LUNA: As of right now, it’s something that we need to change, what we have right now. If it doesn’t work, let’s make a change, invest in changes, and lets make it something different that we know is probably going to work. As of right now, we see that we have a new superintendent, that we have a professional career, that they’ve been doing excellent right now. I’m so happy that we have a new superintendent. The same thing, again, we need to figure out what is working and what is not. That way we can put attention to those issues. But again, we need to do it together. As a parent, that’s why I am here and I’m ready— I believe that if you have two, three different languages, you know, you’re bilingual, trilingual, you can have a successful career, you know, that’s easy and simple, and you can start to help other communities. Definitely, together we can make forward anything. That’s the point. I’m not going to do anything by myself. I’m not going to do it just with the Latino parents. We need to share ideas. And make forward things that work; doesn’t work, lets remove it. No matter what. Parents, it’s something that we need to engage them and find a way, how can we put them over there to collaborate in schools. One of the things that I’m not agreeing, that I’ve been working on, we need to find out exactly how we can connect those parents. But it’s not fair to try to connect those parents at 3 o’clock with those meetings. At 4 o’clock with those meetings. Many of my community, they’re low-income families. It’s hard to survive. They’re not going to go, leave their job at 2 o’clock—because sometimes they’re from Santa Barbara—and come here to make a meeting at 4 o’clock. No, we need to change those kinds of habits, and make sure those administrators give the opportunity to them to participate, and let them know, and hear what their opinion is. If the opinion probably helps, because each individual opinion would help, to make it, and make results more stronger.

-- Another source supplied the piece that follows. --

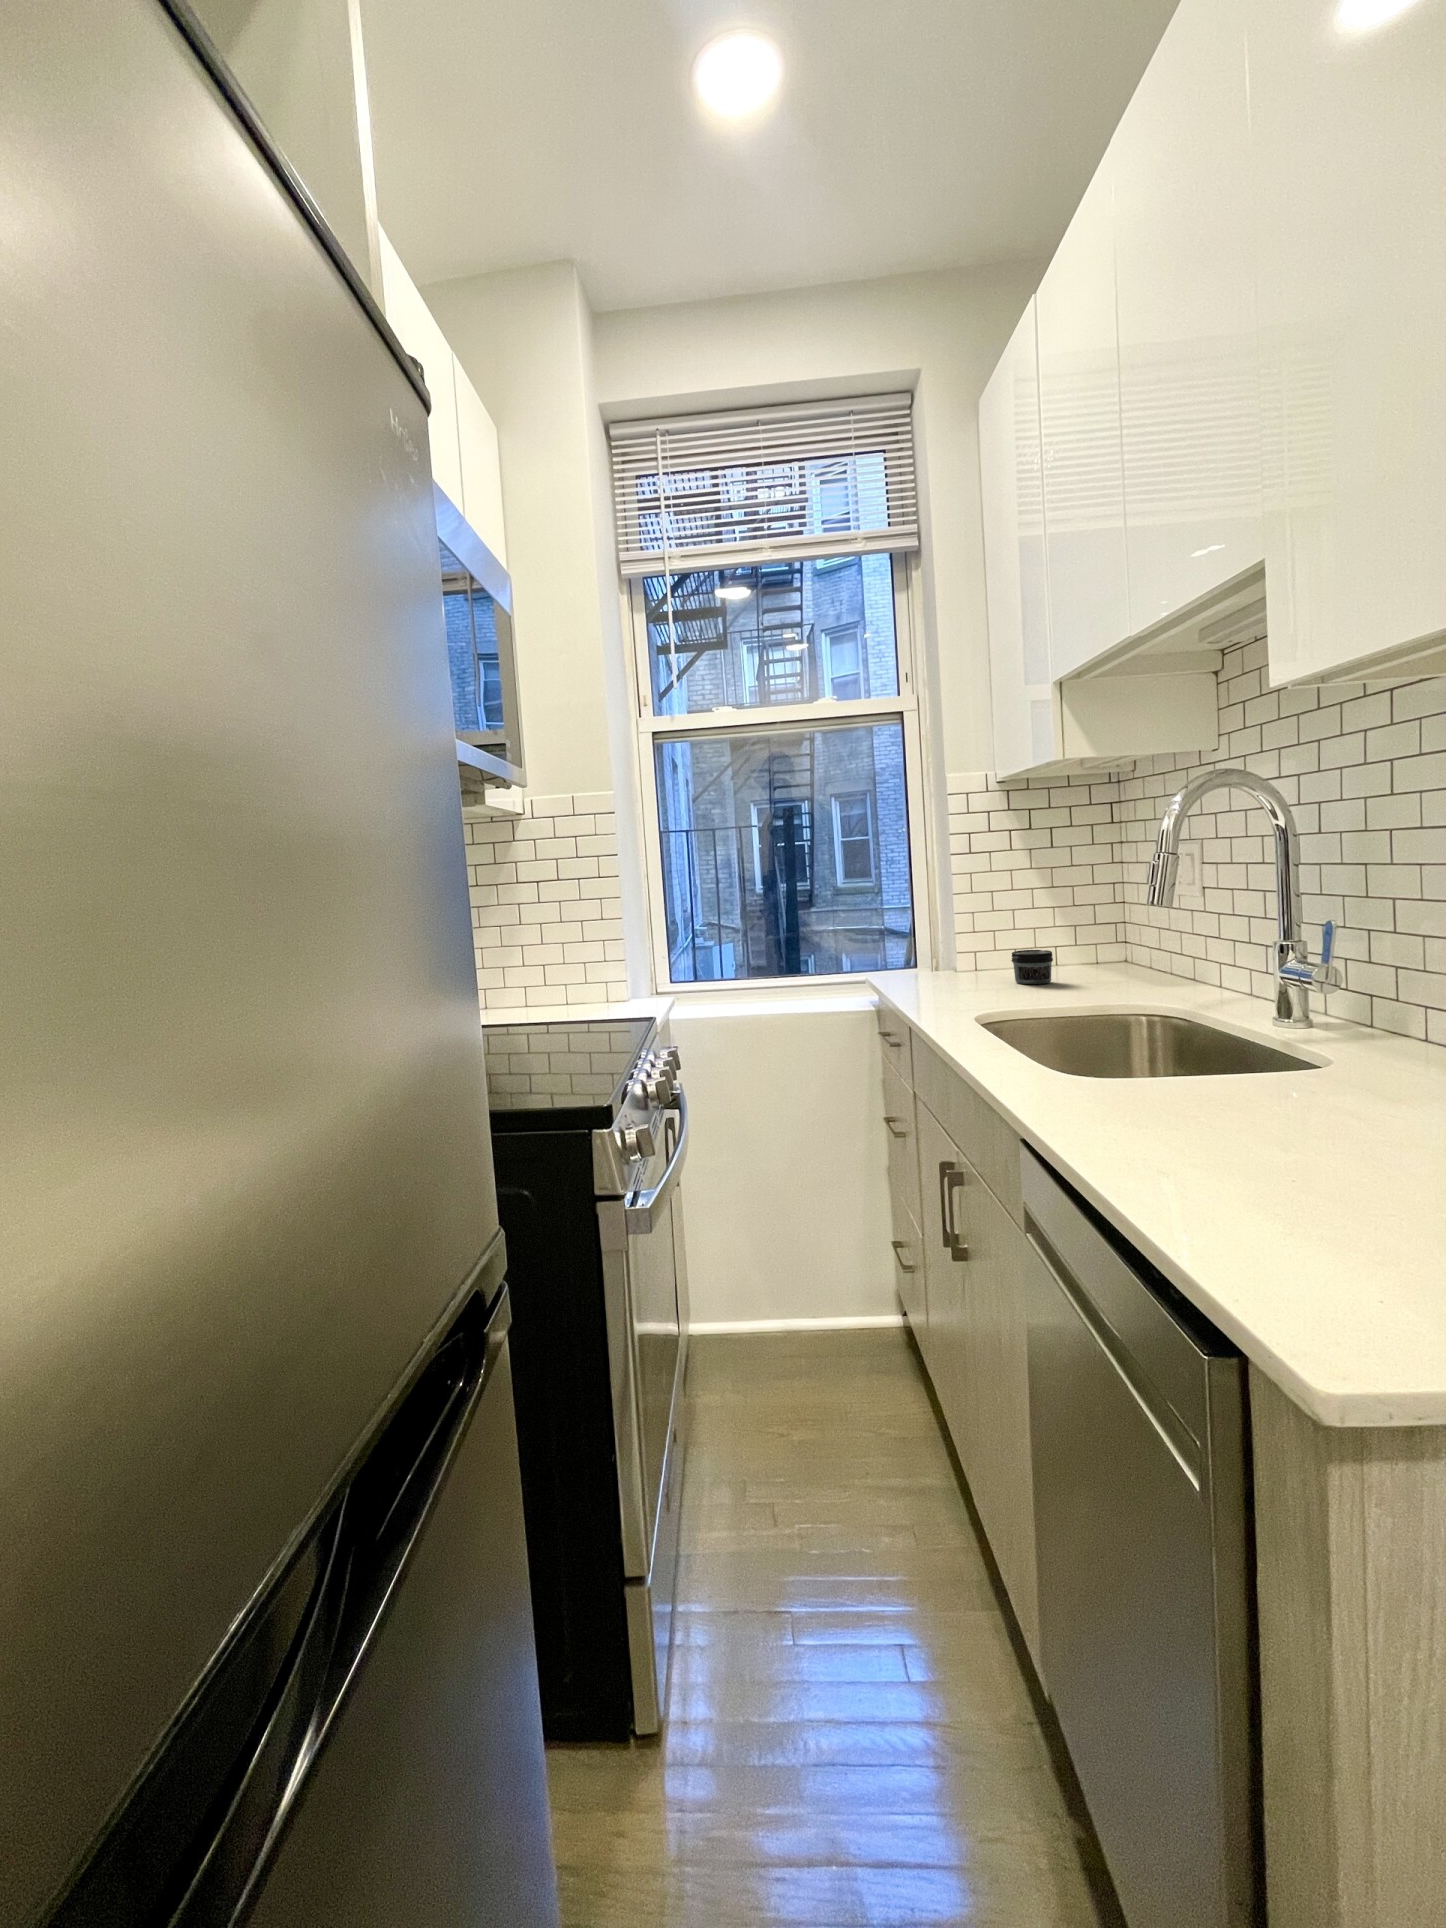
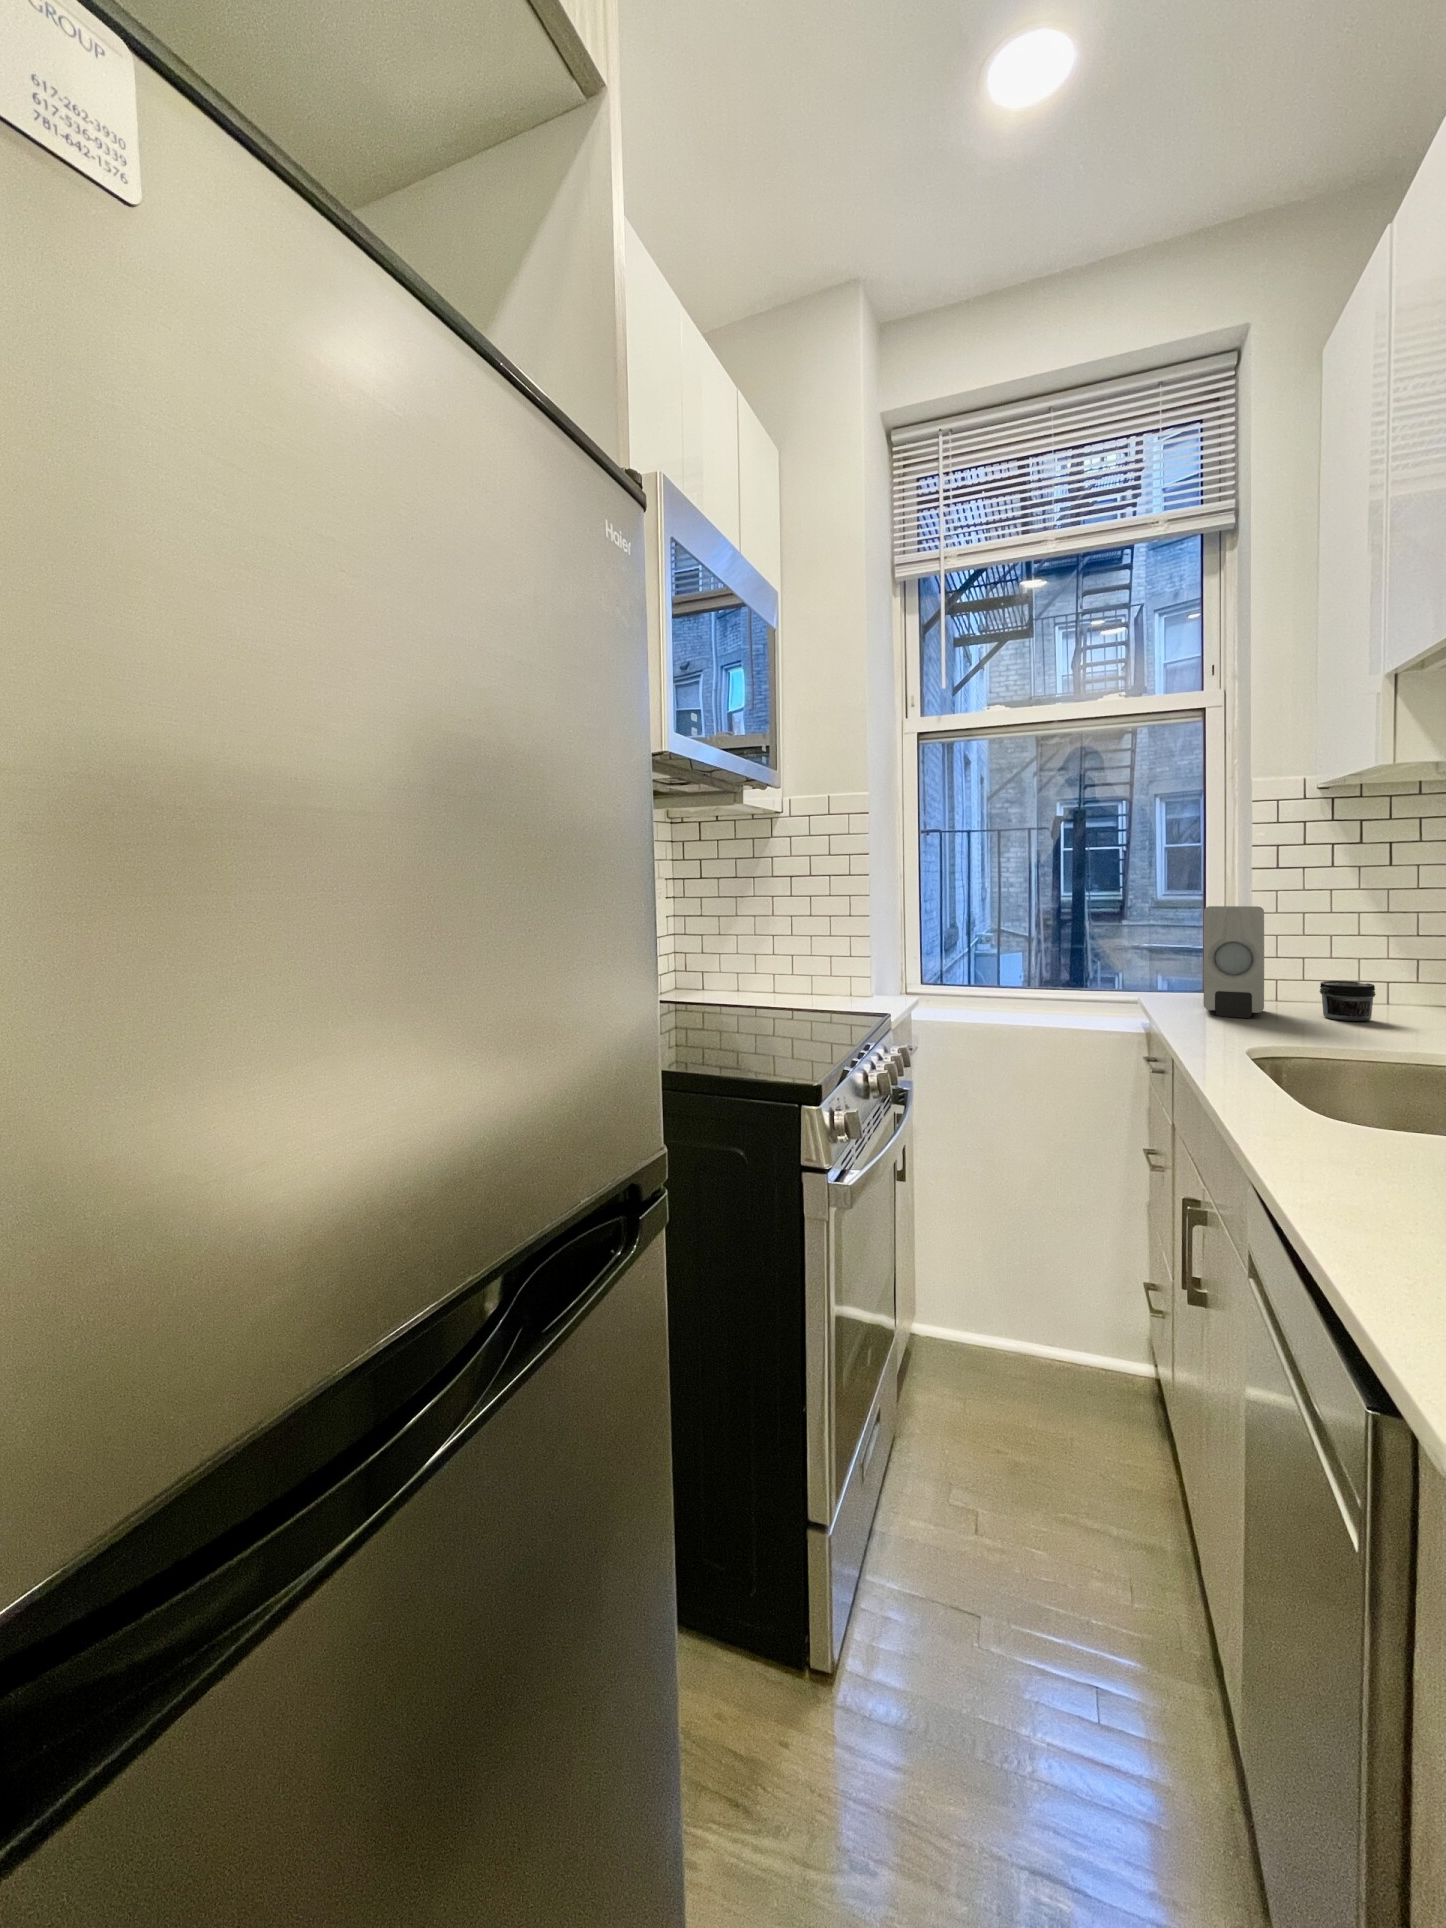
soap dispenser: none [918,889,973,990] -> present [1204,906,1264,1018]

INTERVIEWER: Sometimes to students, school board policy decisions seem to come out of nowhere. Most students don’t know their school board members, don’t know when the board meets, and aren’t informed about the decisions the board makes on a regular basis, like for example decisions about curriculum or disciplinary policies. If you are elected, how do you plan to cultivate a closer relationship between the board and the students, ensuring that they get a chance to speak on issues that pertain to them and are informed of decisions once they happen?
LUNA: This is a very good question. This is one of my issues that I want to try to implement. With not just me, but the rest of the board directors. To let them know that we can start to show up to visit the schools. To let them know, or send a letter to each individual school to let them know what we’re doing. What is our next step? I want to hear from them. You know, we can make meetings, with the students, they should be known because you’re part of the system. You tell me what you need. What is the proper way for what we can do for you to make improvements to your education, to improve, or change the habits for other people that, you know, have bullying problems? Many of the issues, students are probably people that can participate and be informed about what we’re doing with our decisions. Definitely, I support that we need to communicate with students. And I believe students that [are] 18-years-old, they can be ready to be on the School Board as well, then you can support fresh ideas, and it’s important. I hope you don’t have the idea to be there for 25 years in the same chair because I believe you’re doing great, but I believe it’s time we get new people, new faces, and it’s time to make better, probably, decisions. We respect what you did in 20 years, but let me do something else, for different candidates, that might work and make it better than the School Board. But definitely, students need to be informed about what we want to do, in order that they might have an opinion, to make adjustments in what our opinion is going to be.